# Split in spring



## mbear (May 18, 2017)

Put the old queen with two frames of brood in the nuc. She will make more bees. the other hive has to live with it has for at least a month.


----------



## mtnmyke (Apr 27, 2017)

Same question asked earlier today. This should help:









So confused on splits


I’m in California Central Valley. I have never split before. One hive is booming. Bottom brood box is full of brood. At lease 8 frames. They have completely drawen out the top brood box with honey. I live on a 3 acre property. I don’t have anywhere else to take them. Maybe I can ask a friend...




www.beesource.com


----------



## Johnnymms (Feb 7, 2020)

mtnmyke said:


> Same question asked earlier today. This should help:
> 
> Splitting Colonies


That's link directs to a wireless sous vide appliance. Probably a copy and paste mistake unless you're on the cutting edge of a new splitting method 😂🤣


----------



## Jack Grimshaw (Feb 10, 2001)

mbear said:


> Put the old queen with two frames of brood in the nuc. She will make more bees. the other hive has to live with it has for at least a month.

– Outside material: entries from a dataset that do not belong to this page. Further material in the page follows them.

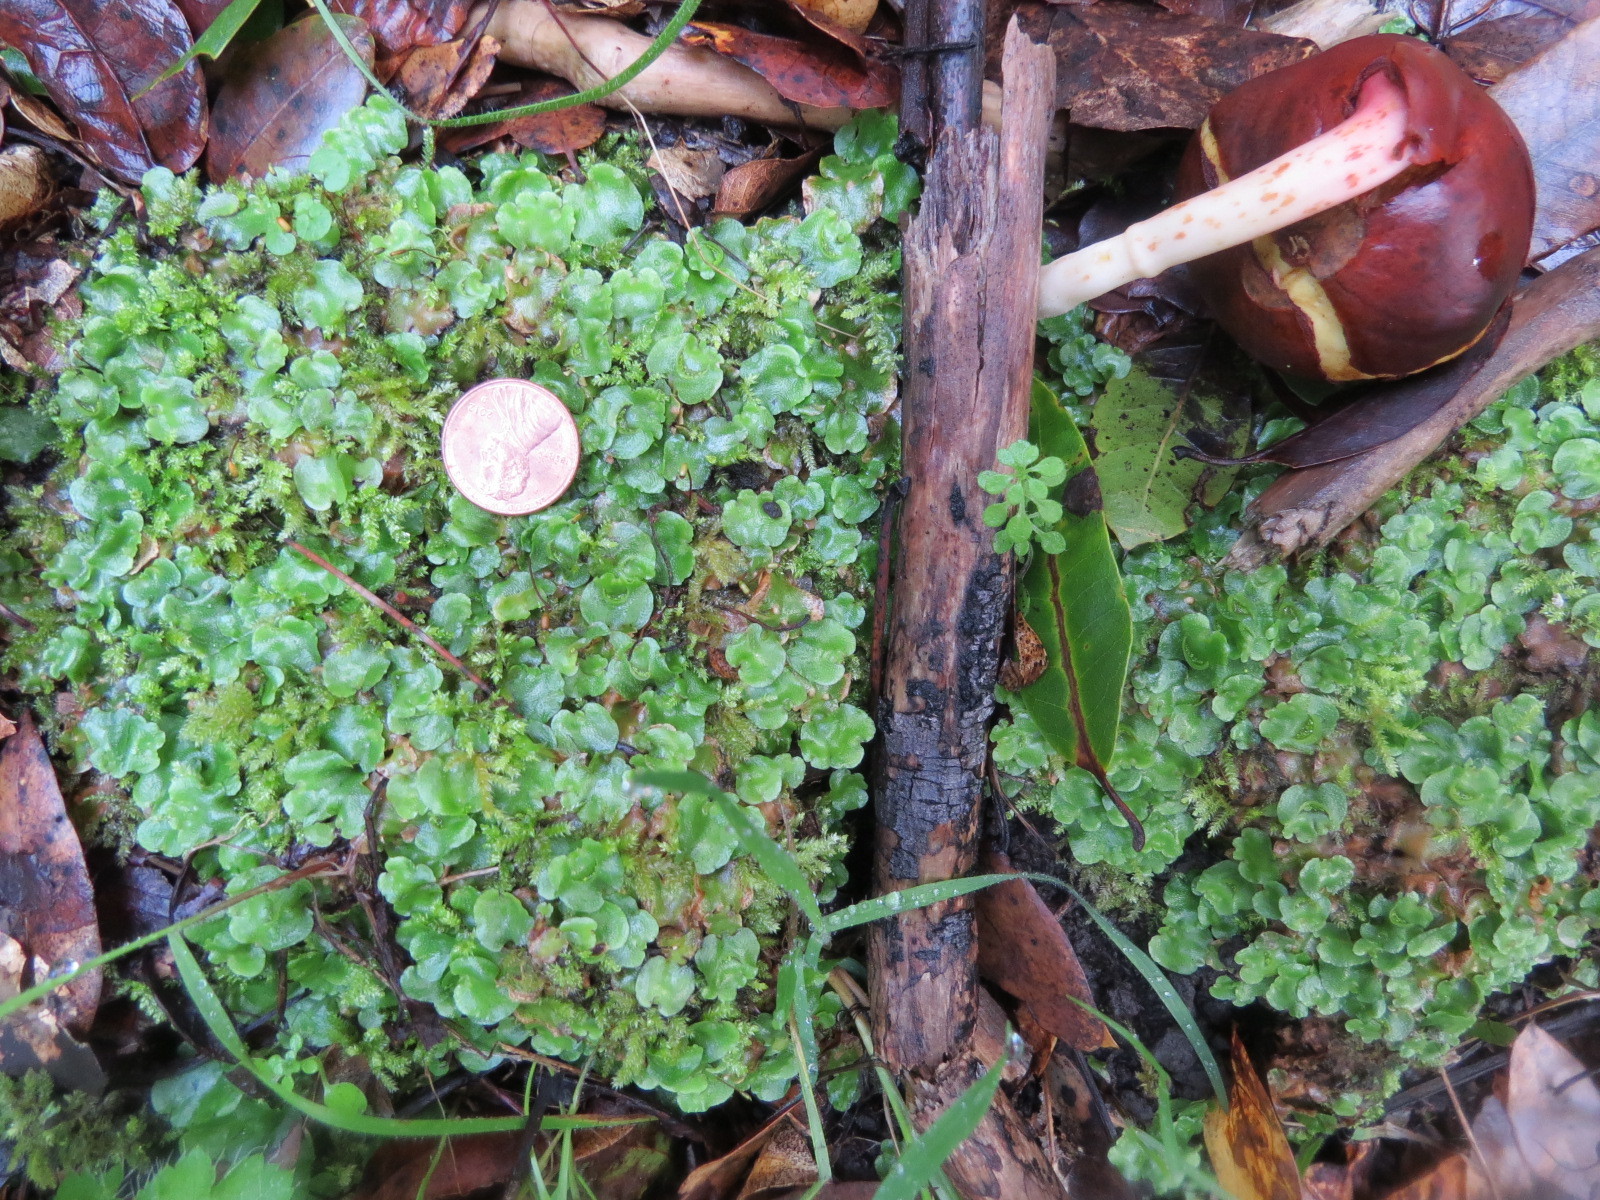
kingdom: Plantae
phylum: Marchantiophyta
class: Marchantiopsida
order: Lunulariales
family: Lunulariaceae
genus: Lunularia
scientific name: Lunularia cruciata
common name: Crescent-cup liverwort
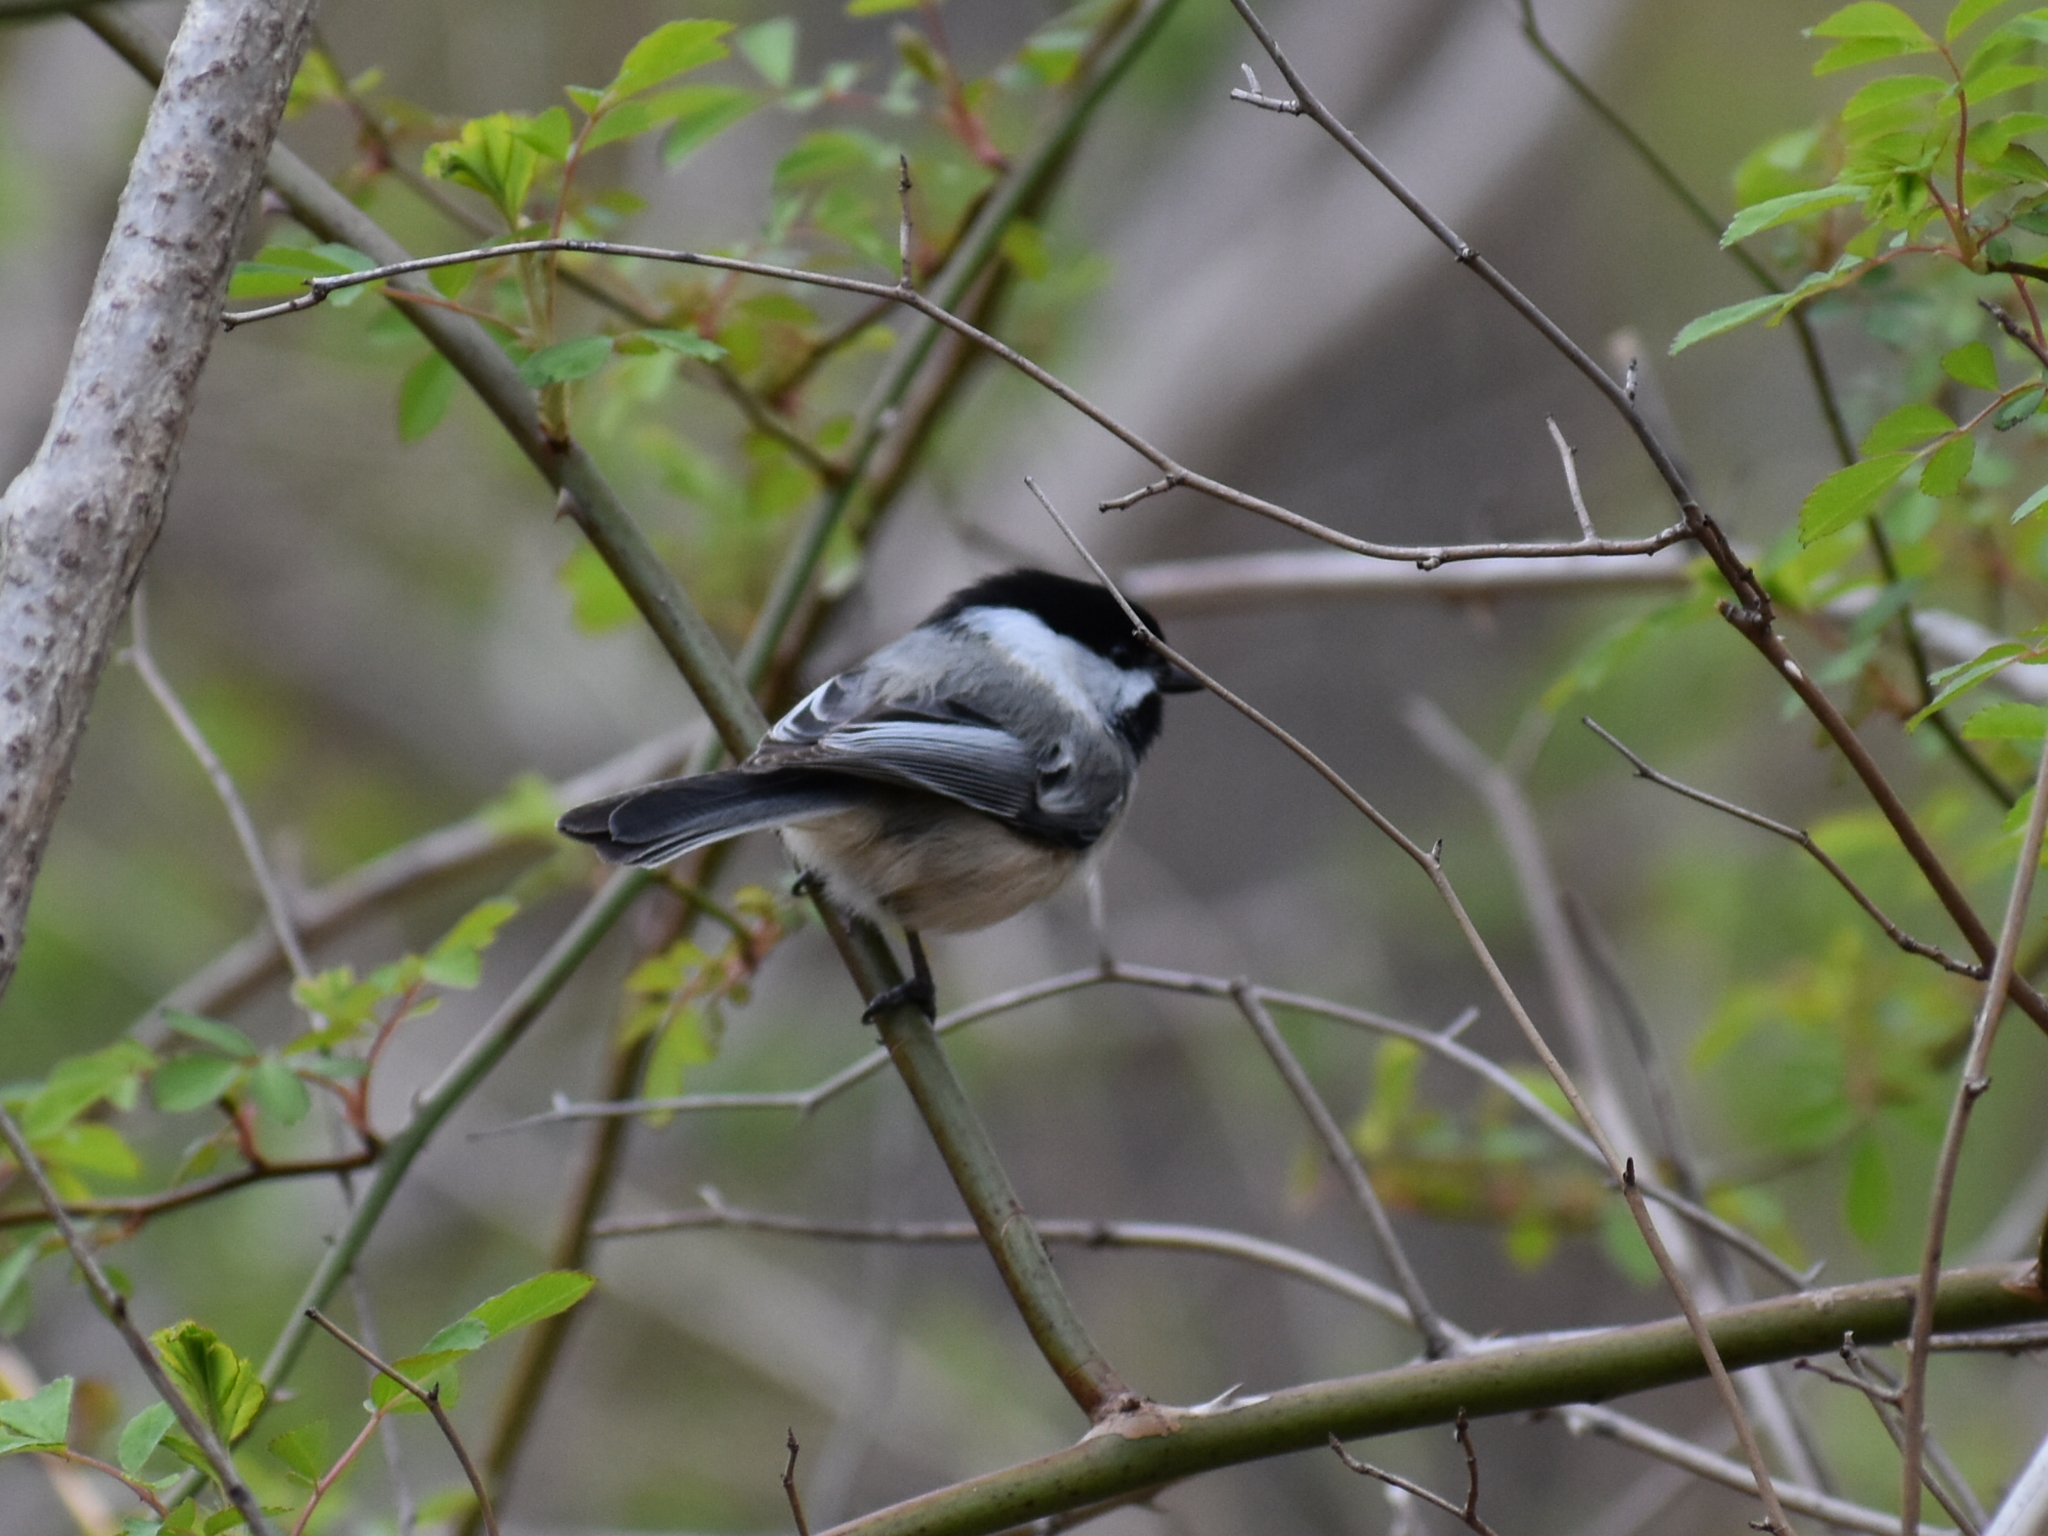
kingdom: Animalia
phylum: Chordata
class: Aves
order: Passeriformes
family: Paridae
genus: Poecile
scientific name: Poecile atricapillus
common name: Black-capped chickadee
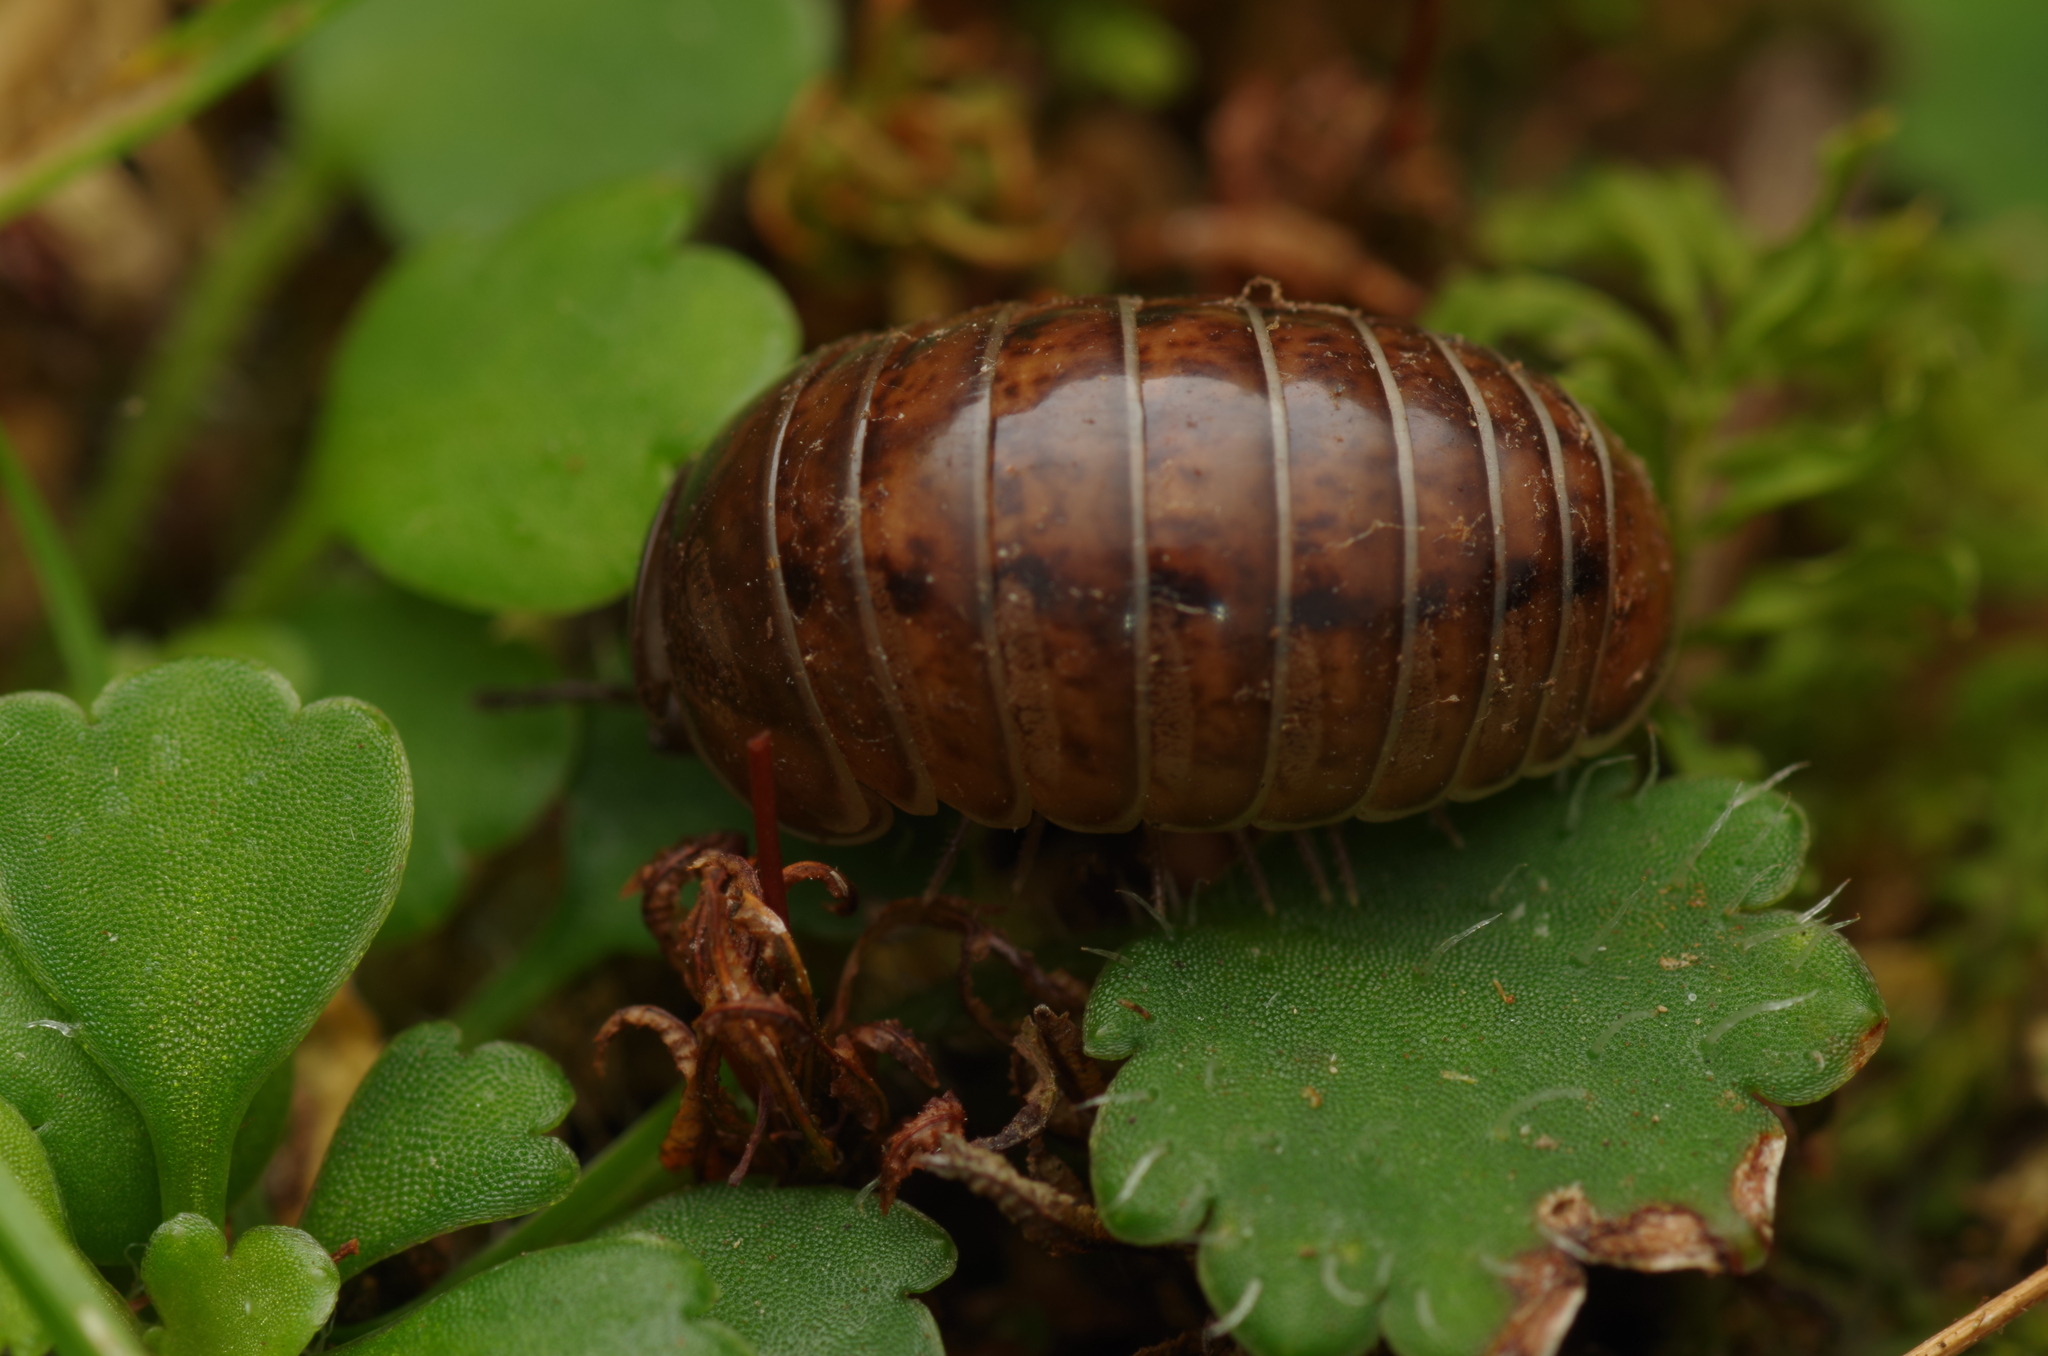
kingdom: Animalia
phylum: Arthropoda
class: Diplopoda
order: Glomerida
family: Protoglomeridae
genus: Protoglomeris
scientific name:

Yes,you always want the hive making the queen to have the most bees and resources.Even then,success is not guaranteed.
A walk away split as you describe will take a month or more to get a laying queen so being aware of your seasonal timing is critical.


----------



## mtnmyke (Apr 27, 2017)

Johnnymms said:


> That's link directs to a wireless sous vide appliance. Probably a copy and paste mistake unless you're on the cutting edge of a new splitting method 😂🤣


Not sure how that happened! Link was fixed.


----------



## JoshuaW (Feb 2, 2015)

Leave the old queen in the hive, take the brood and food you want (replace frames with foundation), and give the split a new mated queen.

Foragers return to the original hive, and the young bees in the split accept the new queen.


----------



## psm1212 (Feb 9, 2016)

As everything with beekeeping and beekeepers, you are going to get a lot of differing answers to this question. This is how I do it in the Spring and why I do it this way:

Fly Back Split=


----------



## Gray Goose (Sep 4, 2018)

If you have enough bees it "CAN" be done either way.

If you want to inro a queen ideally you intro to the young nurse bees IE leave the old queen and field bees on the old stand.

the "fly back" bees are the ones that have orientated, so in that case they will end up at the old stand.

GG


----------



## TysonHoneyFarm (Dec 30, 2014)

Gray Goose said:


> If you have enough bees it "CAN" be done either way.
> 
> If you want to inro a queen ideally you intro to the young nurse bees IE leave the old queen and field bees on the old stand.
> 
> ...


That is very good advice mated queens will be readily accepted by nurse bees not as much by old field bees.


----------



## TysonHoneyFarm (Dec 30, 2014)

OLD KENTUCKY said:


> When making a split out of a hive body in the spring, is it best to leave the old queen with the hive body and put a frame of eggs in the nuke, or put the old queen in the Nuke, and let the hive body make a new queen?


A walk away the way i do it if its a double. Smoke the entrance heavily wait 15 seconds pop the top box off and walk away the queen is going to be in that top box 95+% of the time in my experience. Now let the queen less half make a queen if they do it will be around 45 or so days before any brood emerges. So your hive population might dwindle a little. Hope this helps.


----------